Life in Jakarta’s Fast Lane Requires Carpooling

Changes in carpooling restrictions in Jakarta are linked to an increase in travel times during the city's rush hours. | Rema Hanna and Benjamin A. Olken

An abrupt end to a carpooling policy in Jakarta, Indonesia, led to a 46% increase in travel time during morning rush hour and an 87% increase during evening rush hour, according to a study published in the July 7 issue of Science.

Worldwide, cities are struggling to support the transportation needs of residents. In U.S. metropolitan areas such as New York and Washington, D.C., people spend on average more than an hour a day commuting to and from work. In São Paolo and Rio de Janeiro in Brazil, travel times are even higher, at 1.5 hours per day on average.

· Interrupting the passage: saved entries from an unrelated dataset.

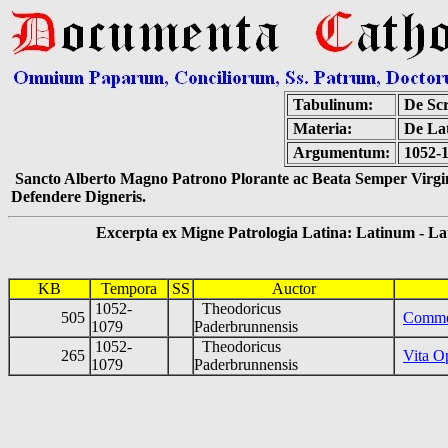
Tabulinum:
De Scr
Materia:
De Lat
Argumentum:
1052-
Sancto Alberto Magno Patrono Plorante ac Beata Semper Virgin
Defendere Digneris.
Excerpta ex Migne Patrologia Latina: Latinum - Latin
KB
Tempora
SS
Auctor
1052-
Theodoricus
505
Comme
1079
Paderbrunnensis
1052-
Theodoricus
265
Vita O
1079
Paderbrunnensis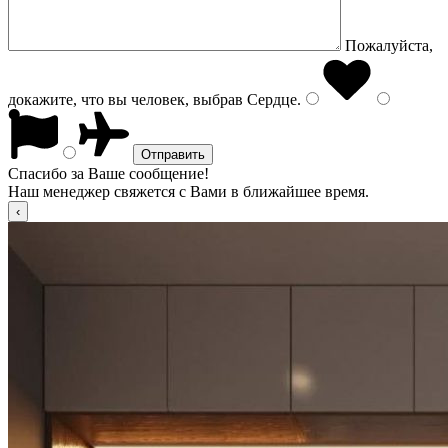
Пожалуйста,
докажите, что вы человек, выбрав
Сердце
.
Спасибо за Ваше сообщение!
Наш менеджер свяжется с Вами в ближайшее время.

In attempting to reduce travel times, some cities implement policies that create "high-occupancy vehicle" (HOV) lanes. Traveling in them requires a minimum number of people to ride in a car, particularly during peak traffic times. Among the strictest HOV restrictions adopted across the globe has been the "three-in-one" policy that also was implemented in Jakarta, Indonesia, a city with a population of more than 30 million. The policy required each car to hold a minimum of three passengers on designated major streets during rush hour.

HOV policies can be controversial. Rema Hanna of Harvard University, an author of the study who has firsthand experience with traffic in Jakarta said, "The key issue with HOV policies is that they remove existing lanes from use by general traffic … the question is about whether the additional carpooling behavior makes up for the loss in road space."

In the case of Jakarta, an additional factor is at play, Hanna explained. "In Indonesia there were professional passengers, called jockeys, who stood right outside the entrance to the HOV areas. So if you were short a passenger you could hire a jockey to be the third passenger, for a little over a dollar. Some people thought that the fact that these jockeys existed made the whole policy moot."

Amid the controversy and uncertainty surrounding Jakarta's HOV policy, in March 2016 the city announced plans to cancel the policy within seven days.

"For us, this was the perfect opportunity to study questions around HOVs and so we sprang into action to start collecting data to do so," said Hanna. "Within 48 hours of the policy announcement we were querying data from Google Maps every 10 minutes to check traffic conditions in Jakarta. We included both the main roads affected by the policy change, as well as other roads in the network in order to understand how traffic was changing citywide."

Lifting the HOV policy had a profound effect across the city. "After the restriction was lifted the evening traffic was moving at only 11 kilometers an hour — about 7 miles an hour — which is really not much faster than walking," said Hanna.

Lifting the HOV policy not only caused dramatic increases in travel time along the previously designated HOV roads, but along the parallel roads as well. The researchers also observed increases in travel time outside of rush hour. These findings suggest that the HOV policy, which some had suspected to be ineffective, helped reduce the overall number of cars on the road in the congested city.

"In the future, we would like to use finer data to gain a better understanding of how commuters value alternatives to using their cars during the peak-time, such as using public transport or carpooling," said Hanna. "Another line of future research is to use Google Maps road speed data in the context of other natural experiments in Jakarta and other cities around the world, to understand the traffic impact of traffic policies such as driving restrictions, road pricing and introduction of new subway lines."